Marcelo Nilo mira Wagner e expõe contradições da base governista

Ex-deputado usa redes sociais, áudios e declarações de adversários para questionar discurso de renovação e incendiar a disputa pelo Senado na Bahia

O ex-deputado federal Marcelo Nilo (Republicanos) voltou a subir o tom contra seus adversários políticos e, mais uma vez, usou suas redes sociais como principal palco de embate. Em publicações semanais, Nilo tem traduzido, segundo ele próprio, “o verdadeiro pensamento dos opositores”, recorrendo não apenas a suas análises, mas também a áudios e imagens dos próprios integrantes da base governista. A estratégia faz parte de sua movimentação na pré-campanha ao Senado Federal, onde busca se apresentar como uma alternativa crítica ao que chama de incoerências do grupo que hoje comanda o Estado.

Em uma de suas mais recentes postagens, Marcelo Nilo ironizou declarações do senador Jaques Wagner (PT), que defende a renovação política ao mesmo tempo em que busca a reeleição. “O senador Jaques Wagner tem umas frases interessantes. Ele defende a renovação, mas quer ser candidato à reeleição com quase 75 anos. Aí surge a pergunta de um questionador no ar: é candidato? E ele responde: ‘candidatíssimo’”. Em seguida, ele ampliou a crítica ao citar o presidente Lula: “No dia da eleição, Lula terá 81 anos. Ou seja, defendem renovação para os outros, mas para eles mesmos tem que continuar. Não tem coerência”.
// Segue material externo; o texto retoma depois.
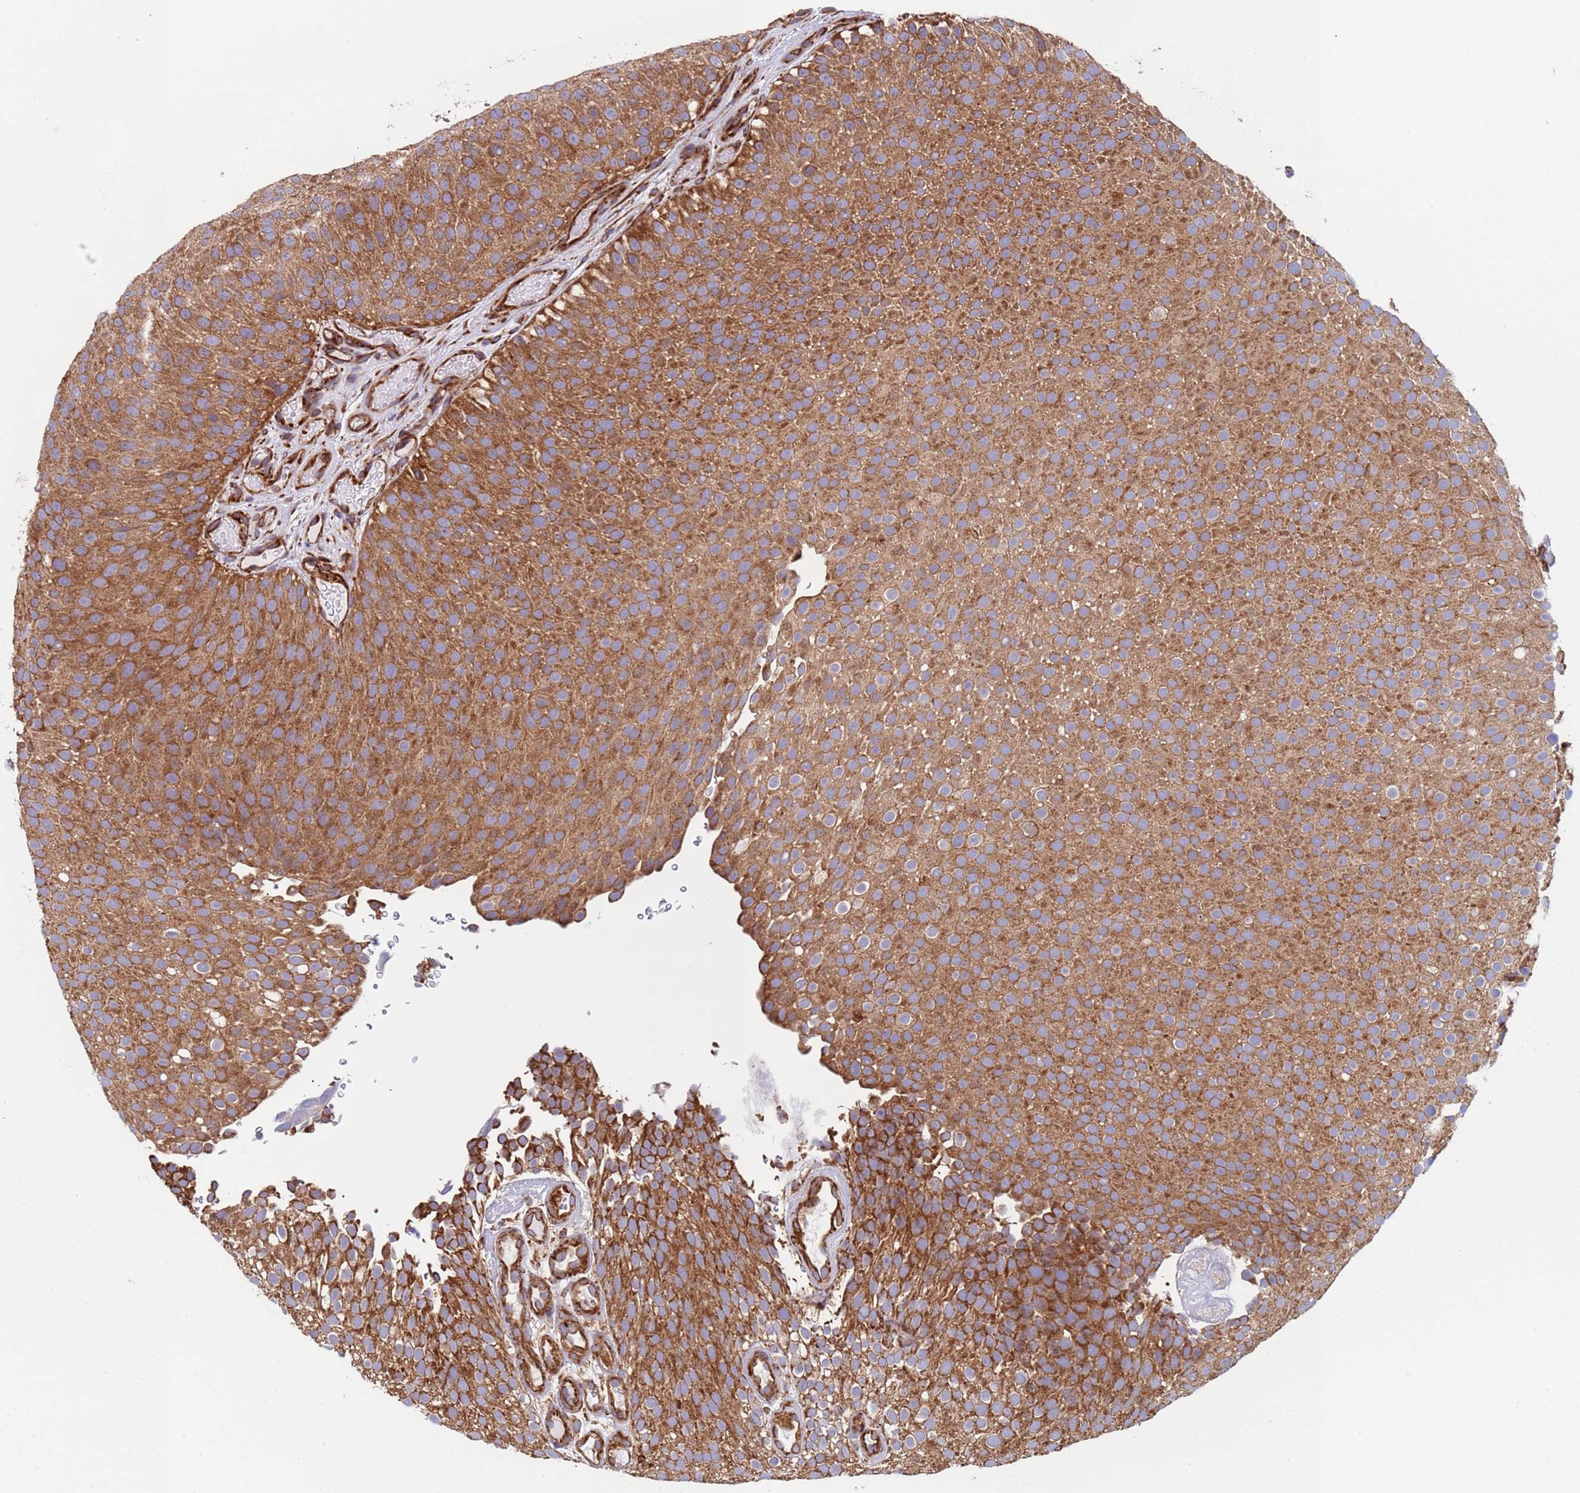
{"staining": {"intensity": "strong", "quantity": ">75%", "location": "cytoplasmic/membranous"}, "tissue": "urothelial cancer", "cell_type": "Tumor cells", "image_type": "cancer", "snomed": [{"axis": "morphology", "description": "Urothelial carcinoma, Low grade"}, {"axis": "topography", "description": "Urinary bladder"}], "caption": "Urothelial cancer stained with a brown dye exhibits strong cytoplasmic/membranous positive positivity in approximately >75% of tumor cells.", "gene": "NUDT12", "patient": {"sex": "male", "age": 78}}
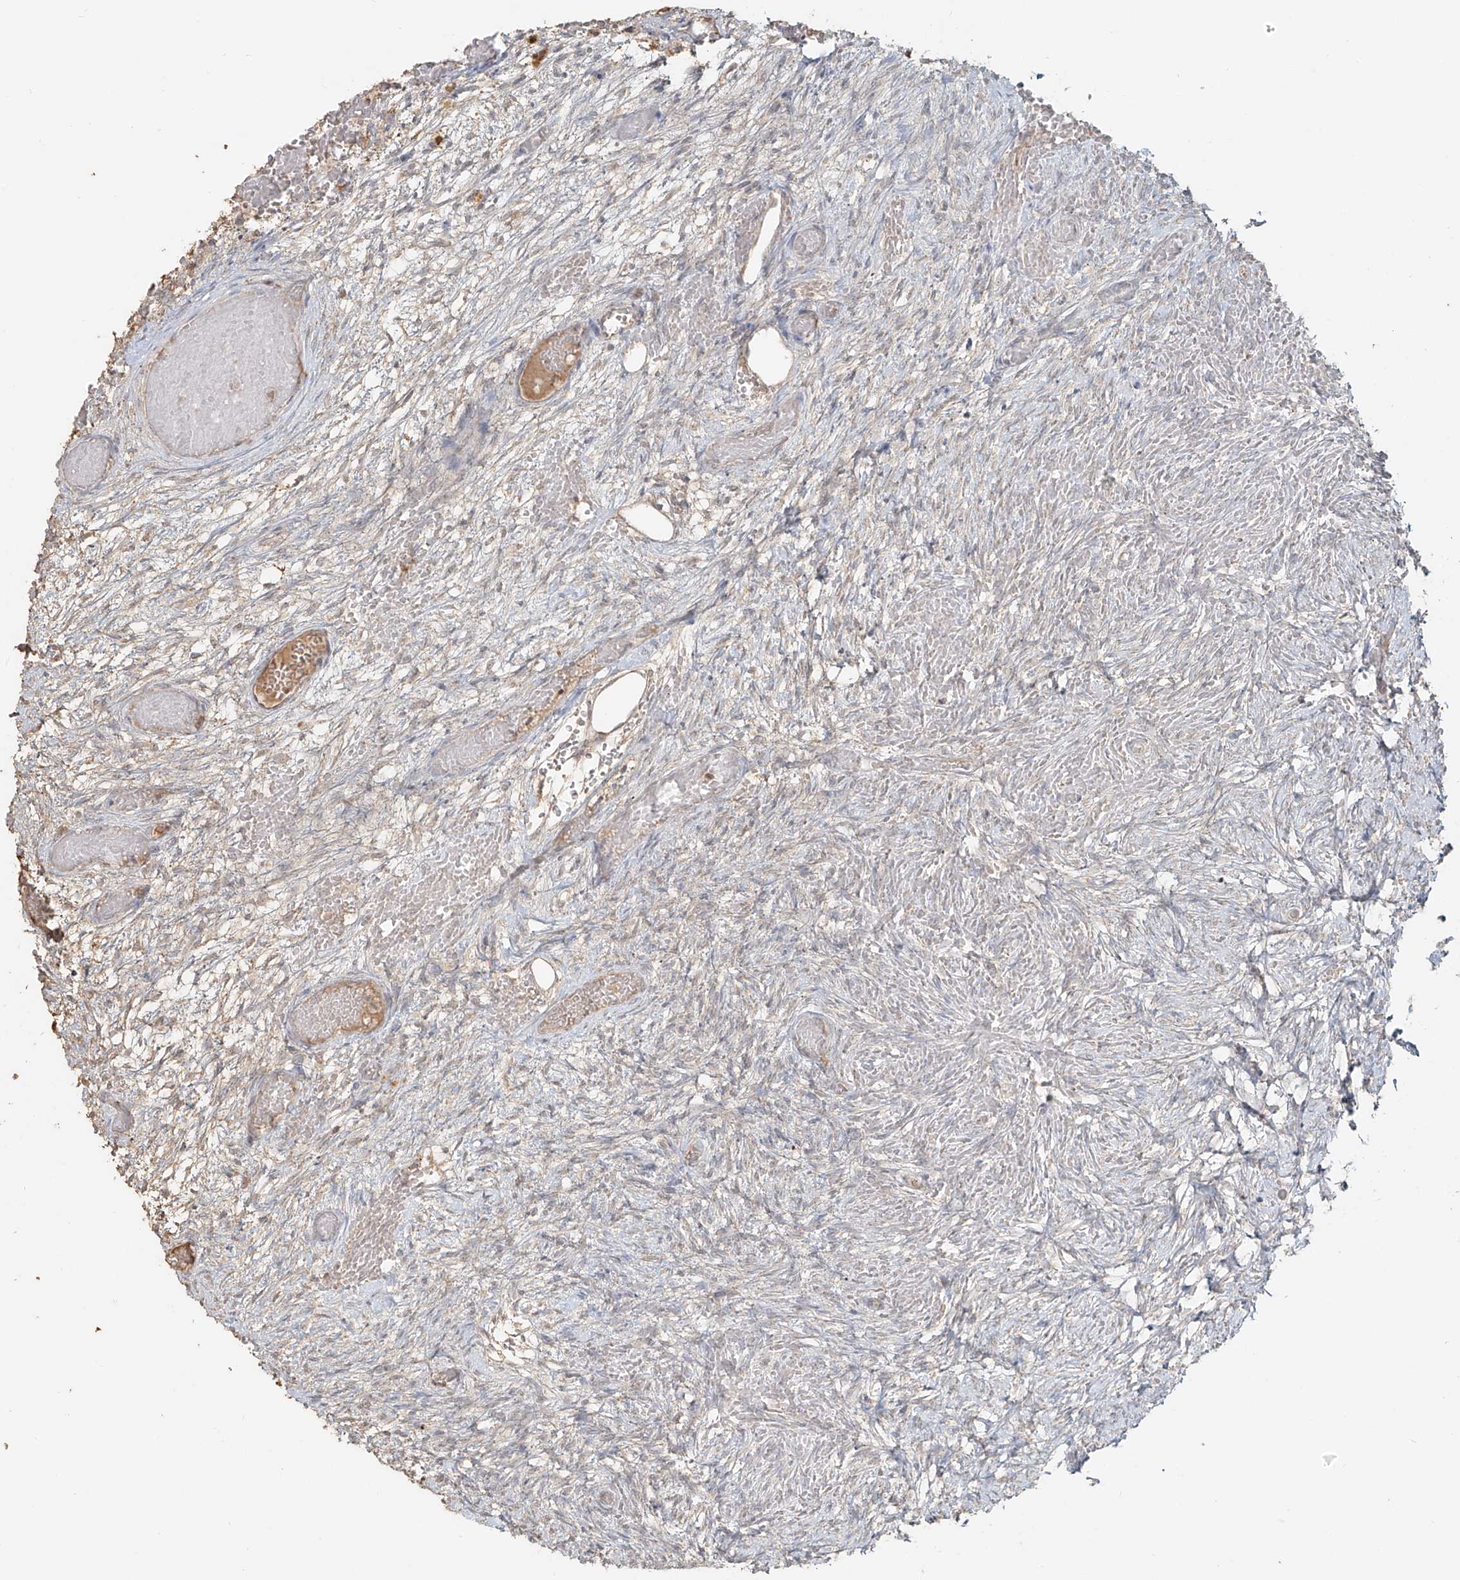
{"staining": {"intensity": "negative", "quantity": "none", "location": "none"}, "tissue": "ovary", "cell_type": "Ovarian stroma cells", "image_type": "normal", "snomed": [{"axis": "morphology", "description": "Adenocarcinoma, NOS"}, {"axis": "topography", "description": "Endometrium"}], "caption": "Ovarian stroma cells show no significant protein expression in normal ovary. Nuclei are stained in blue.", "gene": "NPHS1", "patient": {"sex": "female", "age": 32}}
O ex-deputado também explorou o debate sobre a reeleição, lembrando que Wagner já classificou o direito de disputar um novo mandato como “sagrado”. “Se você tem direito à reeleição, você deve ser candidato. Então escreva embaixo: ‘sou candidato à reeleição para o Senado para continuar servindo a Bahia e o Brasil a partir de 2027’”, ironizou, ao comentar a disputa interna na base governista. Segundo ele, hoje há três nomes para apenas duas vagas: “Eu, Coronel e Rui Costa. O pessoal chama de chapa puro-sangue. Eu digo que não é puro-sangue, é puro-governador, porque são dois ex-governadores e um governador tentando a reeleição”.

Nesse ambiente de tensão, a fala do senador Angelo Coronel (PSD) também ganhou destaque nas postagens de Nilo, ao revelar o grau de insatisfação do partido com o PT. “Se o PT quiser lançar outros nomes, isso é um problema do PT. Só que o PSD, se não tiver garantido o seu espaço, não vai ficar com o PT. Então vamos migrar. Ou com a oposição, ou sair numa carreira solo. Ou seja, uma candidatura independente”, declarou Coronel. Para Marcelo Nilo, esse tipo de posicionamento confirma que a base governista vive um momento de disputa aberta, no qual, como ocorreu com Lídice da Mata em 2018, “cabeças podem ser cortadas” para acomodar interesses, deixando claro que a corrida pelo Senado promete ser uma das mais conflituosas do cenário político baiano.